**Element and region listings**
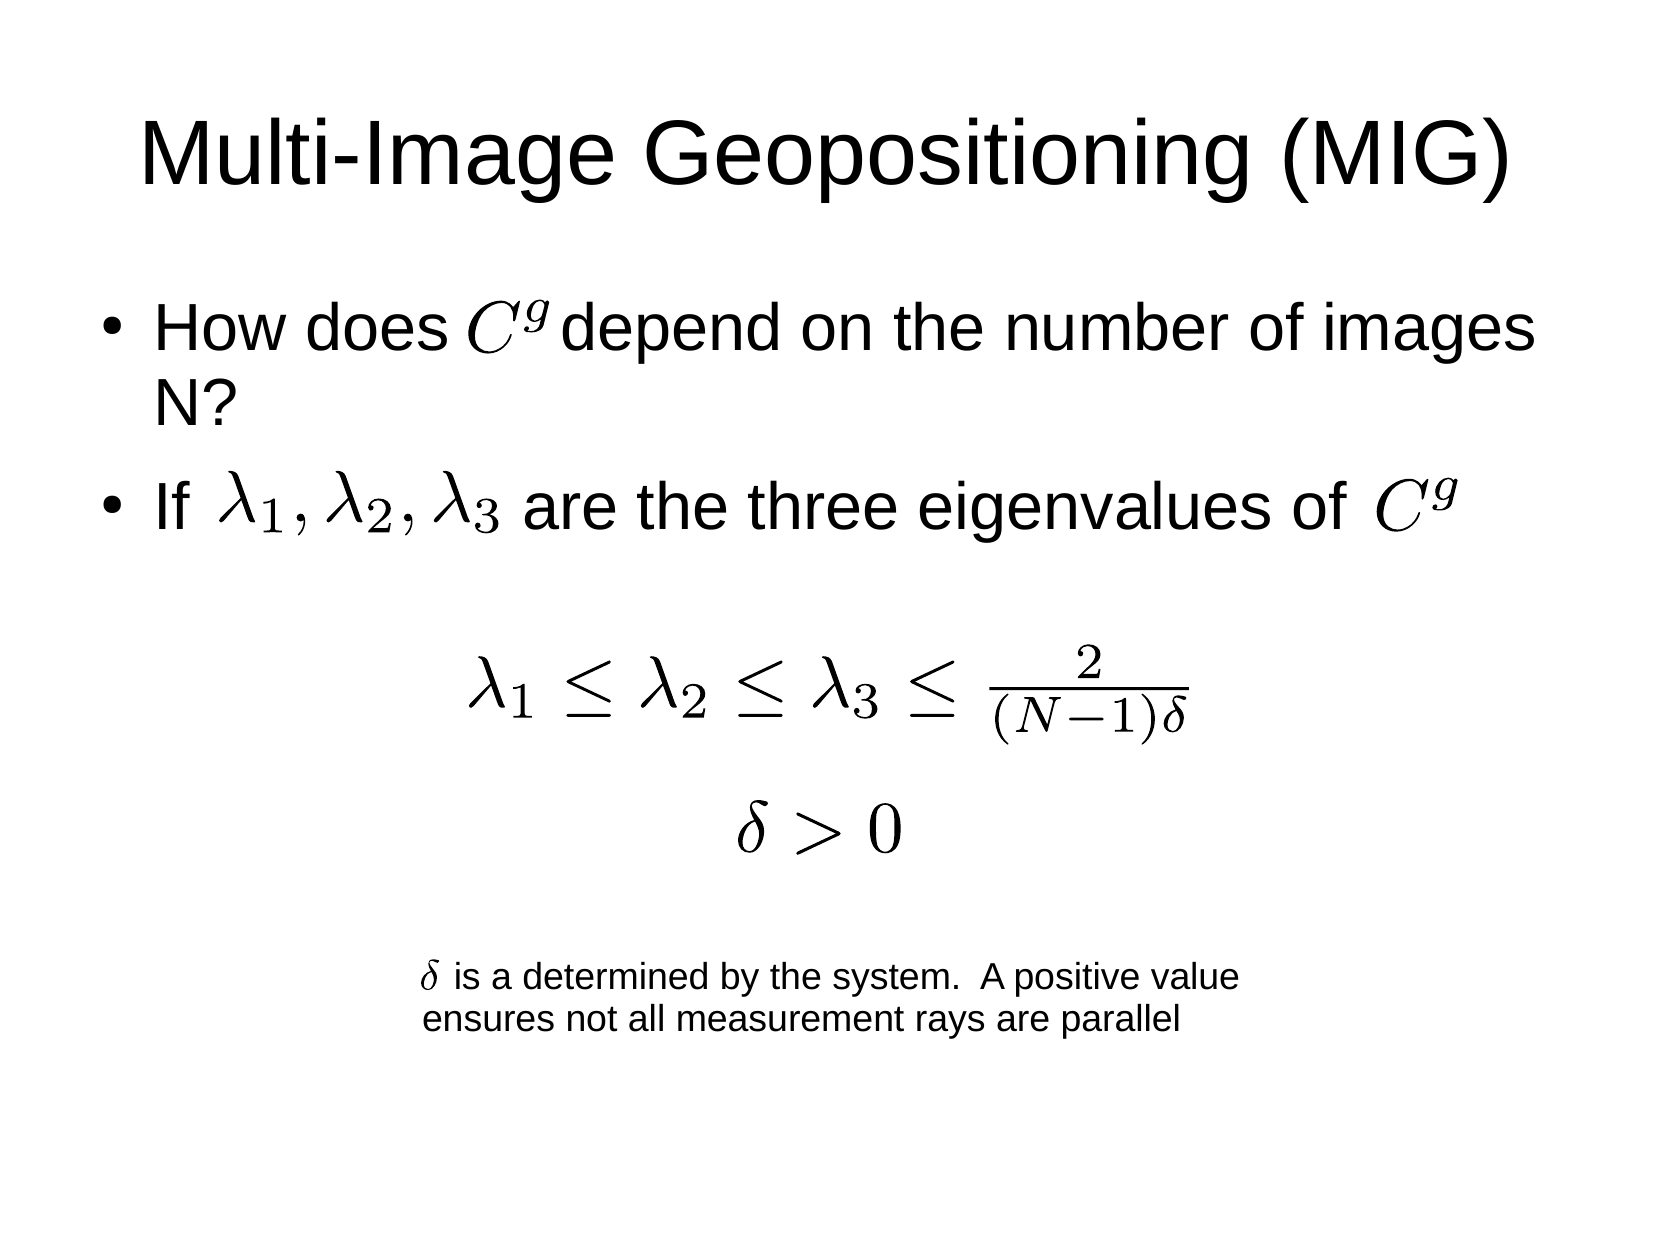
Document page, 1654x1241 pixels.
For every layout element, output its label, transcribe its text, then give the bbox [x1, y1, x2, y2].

text_box [1373, 477, 1461, 532]
chart [770, 497, 889, 557]
title Multi-Image Geopositioning (MIG) [82, 49, 1571, 257]
text_box [465, 644, 1189, 745]
text_box is a determined by the system. A positive value ensures not all measurement rays are parallel [407, 947, 1283, 1089]
text_box [215, 470, 502, 536]
text_box [464, 299, 553, 354]
text_box [419, 959, 441, 991]
text_box [735, 800, 904, 855]
list How does depend on the number of images N? If are the three eigenvalues of [82, 290, 1571, 1010]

**Set task**
Retype every line of the records above word for word, leaving out the pictures.

**Output**
Document page, 1654x1241 pixels.
For every layout element, output its label, transcribe its text, then give the bbox [x1, y1, x2, y2].

text_box [1373, 477, 1461, 532]
chart [770, 497, 889, 557]
title Multi-Image Geopositioning (MIG) [82, 49, 1571, 257]
text_box [465, 644, 1189, 745]
text_box is a determined by the system. A positive value ensures not all measurement rays are parallel [407, 947, 1283, 1089]
text_box [215, 470, 502, 536]
text_box [464, 299, 553, 354]
text_box [419, 959, 441, 991]
text_box [735, 800, 904, 855]
list How does depend on the number of images N? If are the three eigenvalues of [82, 290, 1571, 1010]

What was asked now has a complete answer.